In Eastway Construction Corp. v. City of New York, we reversed a decision of the district court which denied sanctions, stating that “where strictures of the rule have been transgressed, it is incumbent upon the district court to fashion proper sanctions.” 762 F.2d at 254 n. 7. I do not understand how, in light of Eastway, we can reverse the district court for awarding sanctions in this case.

. Note that different treatments are appropriate for different types of conclusory statements, e.g., (A) conclusory statements combining fact and law, (B) conclusory statements that an event has not occurred, and (C) conclusory statements that an event that has occurred was not motivated by a particular factor. Concluso-ry statements in category A are usually impermissible even at trial. See 6 Moore’s Federal Practice ¶ 56.22[1], at 56-1312 to 56-1318. Statements in category C, though admissible at trial, are rarely sufficient on a motion for summary judgment, since where state of mind is at issue, summary judgment is rarely appropriate. See, e.g., Poller v. CBS, 368 U.S. 464, 473, 82 S.Ct. 486, 491, 7 L.Ed.2d 458 (1962).
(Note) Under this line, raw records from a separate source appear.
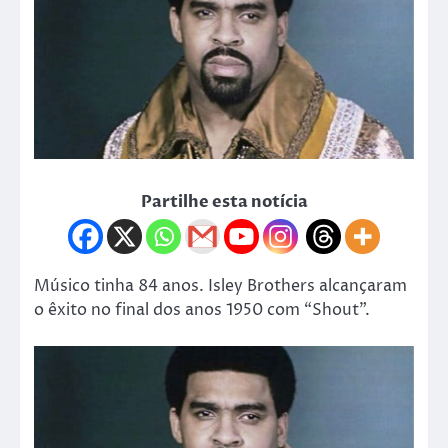
Partilhe esta notícia
Músico tinha 84 anos. Isley Brothers alcançaram
o êxito no final dos anos 1950 com “Shout”.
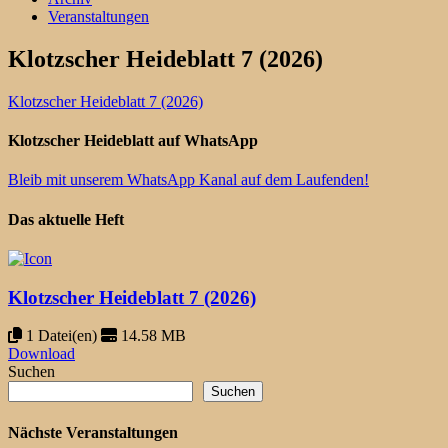
Veranstaltungen
Klotzscher Heideblatt 7 (2026)
Klotzscher Heideblatt 7 (2026)
Klotzscher Heideblatt auf WhatsApp
Bleib mit unserem WhatsApp Kanal auf dem Laufenden!
Das aktuelle Heft
Klotzscher Heideblatt 7 (2026)
1 Datei(en)
14.58 MB
Download
Suchen
Suchen
Nächste Veranstaltungen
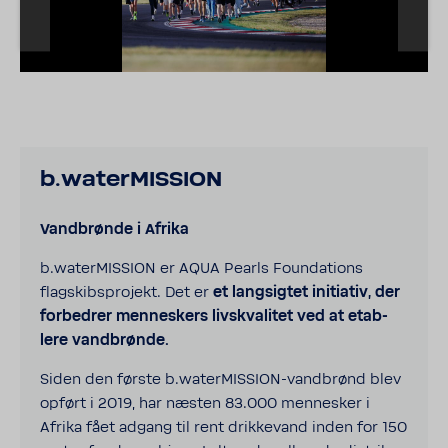
b.water­MIS­SION
Vand­brønde i Afrika
b.water­MIS­SION er AQUA Pearls Foun­da­tions
flagskibspro­jekt. Det er
et
lang­sigtet initi­ativ, der
forbedrer menne­skers livskva­litet ved at etab­
lere vand­brønde.
Siden den første b.waterMISSION-​vandbrønd blev
opført i 2019, har næsten 83.000 menne­sker i
Afrika fået adgang til rent drik­ke­vand inden for 150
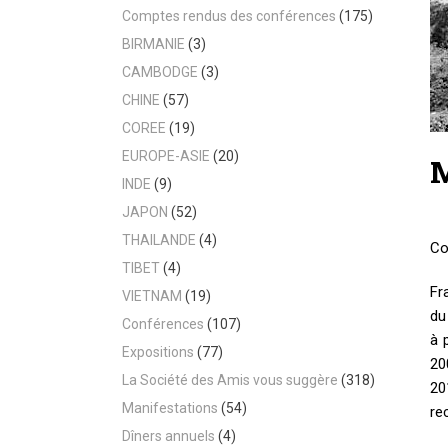
Comptes rendus des conférences
(175)
BIRMANIE
(3)
CAMBODGE
(3)
CHINE
(57)
COREE
(19)
EUROPE-ASIE
(20)
M
INDE
(9)
JAPON
(52)
THAILANDE
(4)
Co
TIBET
(4)
Fr
VIETNAM
(19)
du
Conférences
(107)
à 
Expositions
(77)
20
La Société des Amis vous suggère
(318)
20
Manifestations
(54)
re
Dîners annuels
(4)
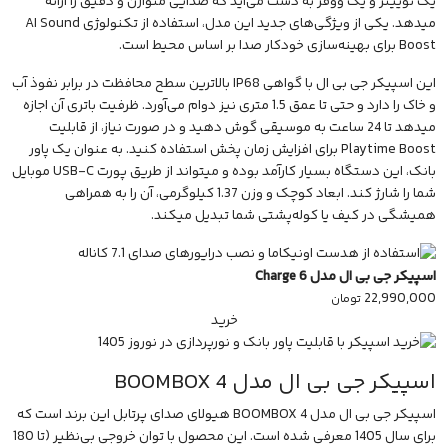
یک توییتر و یک ووفر به دست می‌آید که صدایی متوازن و دقیق را ارائه
میدهد. یکی از ویژگی‌های جدید این مدل، استفاده از تکنولوژی AI Sound
Boost برای بهینه‌سازی خودکار صدا بر اساس محیط است.
این اسپیکر جی بی ال با گواهی IP68 بالاترین سطح محافظت در برابر نفوذ آب
و خاک را دارد و حتی تا عمق 1.5 متری نیز دوام می‌آورد. ظرفیت باتری آن اجازه
میدهد تا 24 ساعت به موسیقی گوش دهید و در صورت نیاز، از قابلیت
Playtime Boost برای افزایش زمان پخش استفاده کنید. به عنوان یک پاور
بانک، این دستگاه بسیار کارآمد بوده و میتواند از طریق پورت USB-C موبایل
شما را شارژ کند. ابعاد کوچک و وزن 1.37 کیلوگرمی، آن را به همراهی
همیشگی در کیف یا کوله‌پشتی شما تبدیل میکند.
اسپیکر جی بی ال مدل Charge 6
22,990,000
تومان
خرید
اسپیکر جی بی ال مدل BOOMBOX 4
اسپیکر جی بی ال مدل BOOMBOX 4
هیولای صدای پرتابل این برند است که
برای سال 1405 معرفی شده است. این محصول با توان خروجی بی‌نظیر (تا 180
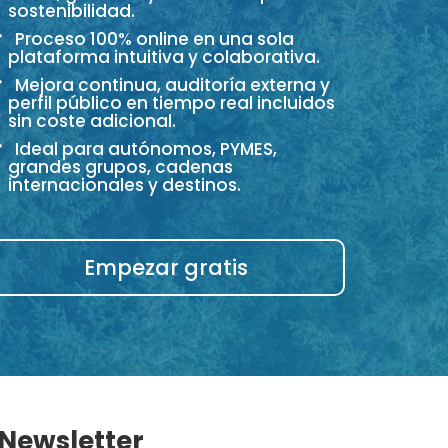
sostenibilidad.
Proceso 100% online en una sola
plataforma intuitiva y colaborativa.
Mejora continua, auditoría externa y
perfil público en tiempo real incluidos
sin coste adicional.
Ideal para autónomos, PYMES,
grandes grupos, cadenas
internacionales y destinos.
Empezar gratis
 Newsletter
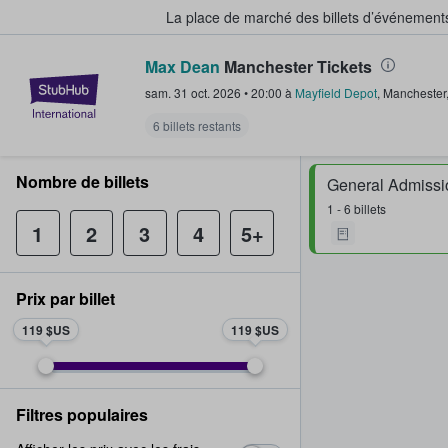
La place de marché des billets d’événement
Max Dean
Manchester Tickets
StubHub - Où les fans achètent e
sam. 31 oct. 2026
•
20:00
à
Mayfield Depot
,
Manchester
6 billets restants
Nombre de billets
General Admissi
1 - 6 billets
1
2
3
4
5+
Prix par billet
119 $US
119 $US
Filtres populaires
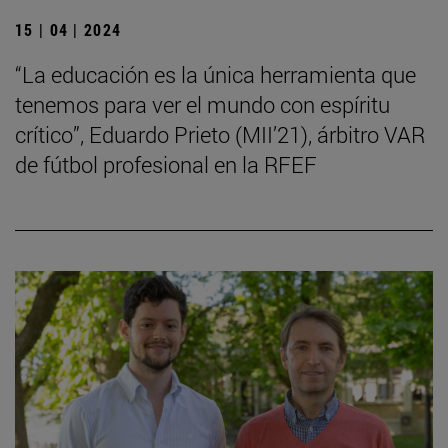
15 | 04 | 2024
“La educación es la única herramienta que
tenemos para ver el mundo con espíritu
crítico”, Eduardo Prieto (MII’21), árbitro VAR
de fútbol profesional en la RFEF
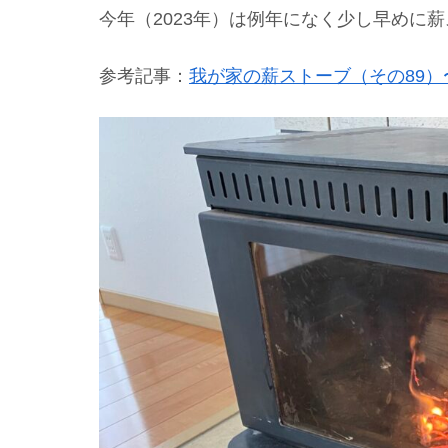
今年（2023年）は例年になく少し早めに
参考記事：
我が家の薪ストーブ（その89）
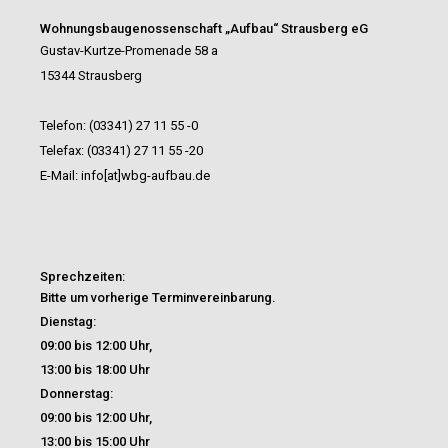
Wohnungsbaugenossenschaft
„Aufbau“ Strausberg eG
Gustav-Kurtze-Promenade 58 a
15344 Strausberg
Telefon: (03341) 27 11 55 -0
Telefax: (03341) 27 11 55 -20
E-Mail: info[at]wbg-aufbau.de
Sprechzeiten:
Bitte um vorherige Terminvereinbarung.
Dienstag:
09:00 bis 12:00 Uhr,
13:00 bis 18:00 Uhr
Donnerstag:
09:00 bis 12:00 Uhr,
13:00 bis 15:00 Uhr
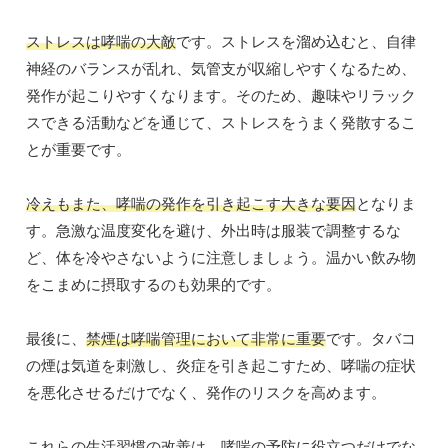
ストレスは哮喘の大敵
です。ストレスを溜め込むと、自律
神経のバランスが乱れ、気管支が収縮しやすくなるため、
発作が起こりやすくなります。そのため、趣味やリラック
スできる活動などを通じて、ストレスをうまく発散するこ
とが重要です。
冷えもまた、哮喘の発作を引き起こす大きな要因
となりま
す。急激な温度変化を避け、外出時は服装で調整するな
ど、体を冷やさないように注意しましょう。温かい飲み物
をこまめに摂取するのも効果的です。
最後に、
禁煙は哮喘管理において非常に重要
です。タバコ
の煙は気道を刺激し、炎症を引き起こすため、哮喘の症状
を悪化させるだけでなく、発作のリスクを高めます。
これらの生活習慣の改善は、哮喘の予防に役立つだけでな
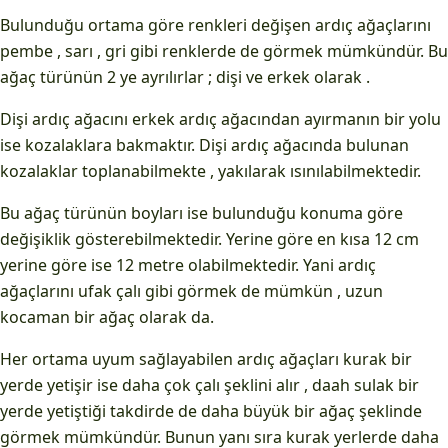
Bulunduğu ortama göre renkleri değişen ardıç ağaçlarını
pembe , sarı , gri gibi renklerde de görmek mümkündür. Bu
ağaç türünün 2 ye ayrılırlar ; dişi ve erkek olarak .
Dişi ardıç ağacını erkek ardıç ağacından ayırmanın bir yolu
ise kozalaklara bakmaktır. Dişi ardıç ağacında bulunan
kozalaklar toplanabilmekte , yakılarak ısınılabilmektedir.
Bu ağaç türünün boyları ise bulunduğu konuma göre
değişiklik gösterebilmektedir. Yerine göre en kısa 12 cm
yerine göre ise 12 metre olabilmektedir. Yani ardıç
ağaçlarını ufak çalı gibi görmek de mümkün , uzun
kocaman bir ağaç olarak da.
Her ortama uyum sağlayabilen ardıç ağaçları kurak bir
yerde yetişir ise daha çok çalı şeklini alır , daah sulak bir
yerde yetiştiği takdirde de daha büyük bir ağaç şeklinde
görmek mümkündür. Bunun yanı sıra kurak yerlerde daha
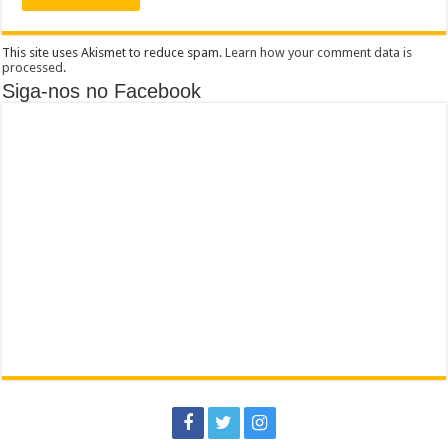
This site uses Akismet to reduce spam.
Learn how your comment data is
processed
.
Siga-nos no Facebook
Conclusory statements in category B, however, are neither inadmissible nor improper in form, since it is normally impossible to state all of the facts that show that an event did not occur. See, e.g., Dyer v. MacDougal, 201 F.2d 265, 266 (2d Cir.1952) (summary judgment upheld on basis of defendants’ affidavits “unequivocally den[ying] the utterance of the [alleged] slanders”); cf. 2A Moore’s Federal Practice ¶ 9.04, at 9-44 n. 9 (2d ed. 1985) (although Fed.R.Civ.P. 9(c) requires a defendant to deny the performance or occurrence of a condition precedent specifically and with particularity, "A denial could be in this form: Defendant denies that the plaintiff rendered proofs of loss to the defendant pursuant to the terms of the policy, or at all.”) Cross-examination, obviously, is available to explore the basis of conclusory statements made at trial; discovery may be requested to explore the basis of such statements *1016made in an affidavit. And, of course, the statement that the event did not occur may be disputed, creating an issue of fact to be tried. The form and content of a conclusory statement that an event did not occur, however, are not impermissible.